Akibat kejadian ini, korban mengalami luka parah di sejumlah bagian tubuh dan saat ini masih menjalani penanganan intensif di RSUD Kabupaten Paniai.

Aparat gabungan dari Satgas Ops Damai Cartenz sektor Paniai bersama unsur TNI segera melakukan pemantauan di rumah sakit untuk memastikan korban memperoleh penanganan medis yang optimal.
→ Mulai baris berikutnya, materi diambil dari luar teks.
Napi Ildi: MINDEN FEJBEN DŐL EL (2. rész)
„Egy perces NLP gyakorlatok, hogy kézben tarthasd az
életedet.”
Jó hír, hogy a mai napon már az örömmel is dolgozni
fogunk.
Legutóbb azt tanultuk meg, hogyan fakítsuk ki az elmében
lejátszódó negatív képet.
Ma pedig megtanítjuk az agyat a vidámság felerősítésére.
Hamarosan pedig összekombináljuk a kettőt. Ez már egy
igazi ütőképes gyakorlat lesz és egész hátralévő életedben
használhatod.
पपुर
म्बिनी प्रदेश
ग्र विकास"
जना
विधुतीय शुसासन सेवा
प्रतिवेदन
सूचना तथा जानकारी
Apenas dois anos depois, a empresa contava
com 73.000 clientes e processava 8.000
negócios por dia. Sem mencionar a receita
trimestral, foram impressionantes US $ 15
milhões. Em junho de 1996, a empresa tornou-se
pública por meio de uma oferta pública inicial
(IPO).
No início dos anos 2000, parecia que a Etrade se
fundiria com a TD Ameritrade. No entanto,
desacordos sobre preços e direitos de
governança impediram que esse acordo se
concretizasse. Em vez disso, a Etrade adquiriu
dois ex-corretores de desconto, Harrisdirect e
Dari keterangan warga, korban diketahui sempat mengantar seorang perempuan dari arah pasar lama menuju Pasar Baru Waghete II. Ia juga sempat membunyikan klakson sebagai bentuk sapaan kepada warga.

Tak berselang lama, korban ditemukan dalam kondisi bersimbah darah di depan kios warga setelah diduga diserang saat perjalanan kembali. Warga kemudian membawanya ke RSUD Waghete II sebelum dirujuk ke fasilitas medis yang lebih lengkap di RSUD Paniai.

AM mengalami sejumlah luka serius, termasuk robekan di kedua pundak serta luka tusuk di tangan kanan, akibat diserang oleh tiga pelaku yang mengendarai satu sepeda motor. Identitas ketiganya belum diketahui dan saat ini tengah dalam proses penyelidikan lebih lanjut oleh pihak berwenang.

Kaops Damai Cartenz, Brigjen Pol Faizal Ramadhani, mengecam aksi pelaku penganiayaan, terutama terhadap warga sipil. Ia menegaskan pihaknya akan bertindak tegas dan tak mentolerir masalah ini.

“Saat ini kami telah menurunkan tim investigasi untuk mengungkap pelaku apakah ada keterlibatan dari kelompok KKB, serta memastikan korban mendapatkan penanganan terbaik. Situasi keamanan di wilayah tersebut juga kami pantau secara ketat,” tegas Faizal.

Kasatgas Humas Ops Damai Cartenz, Kombes Pol. Yusuf Sutejo, turut meminta masyarakat agar tetap tenang dan tidak terpancing situasi. Ia juga mendorong warga untuk aktif melaporkan informasi yang dapat membantu pengungkapan kasus ini.

“Kami minta masyarakat tetap waspada dan menjaga situasi kondusif. Jika ada yang mengetahui informasi penting terkait kejadian ini, segera laporkan ke pihak berwajib. Kami butuh peran aktif masyarakat untuk bersama menciptakan rasa aman,” ujarnya.

Korban hingga saat ini masih dalam penanganan medis intensif dan belum bisa memberikan keterangan. Satgas memastikan proses penyembuhan korban akan terus dikawal, bersamaan dengan upaya pelacakan dan penindakan terhadap para pelaku.